Israel Mulai Memperluas "Garis Kuning" Menjadi Penghalang Fisik di Gaza
16 Feb 2026 - Berita
Tentara Israel telah mulai mengubah apa yang disebut "garis kuning" di Jalur Gaza menjadi penghalang fisik, secara efektif memperluas kendali ke wilayah Palestina, menurut investigasi Forensic Architecture bekerja sama dengan Drop Site News. Citra satelit menunjukkan sejak Desember 2025, pasukan Israel membangun tanggul tanah besar di sepanjang dan di luar garis kuning, menciptakan pemisahan nyata antara pasukan Israel di timur dan warga Palestina di barat.
Setelah mundur ke garis kuning pasca-gencatan senjata 10 Oktober, Israel terus membangun infrastruktur militer dan jalan di lebih dari 53 persen wilayah Gaza, sambil menghancurkan bangunan yang ada. Garis kuning, yang awalnya hanya ditandai pada peta militer, kini diperkuat menjadi penghalang nyata.

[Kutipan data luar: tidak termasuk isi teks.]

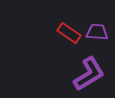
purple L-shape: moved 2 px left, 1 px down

Forensic Architecture mendokumentasikan setidaknya 38 blok kuning, beberapa dipindahkan ratusan meter ke Gaza, secara efektif mencaplok lahan tambahan. Di Jabaliya dan Beit Lahia, tanggul membentang lebih dari dua kilometer, memotong jalan dan membatasi pergerakan warga Palestina.
Temuan ini menimbulkan kekhawatiran bahwa garis kuning bukan lagi batas militer sementara, melainkan sedang berubah menjadi perbatasan de facto, dengan implikasi jangka panjang bagi geografi, mobilitas, dan kehidupan warga Gaza.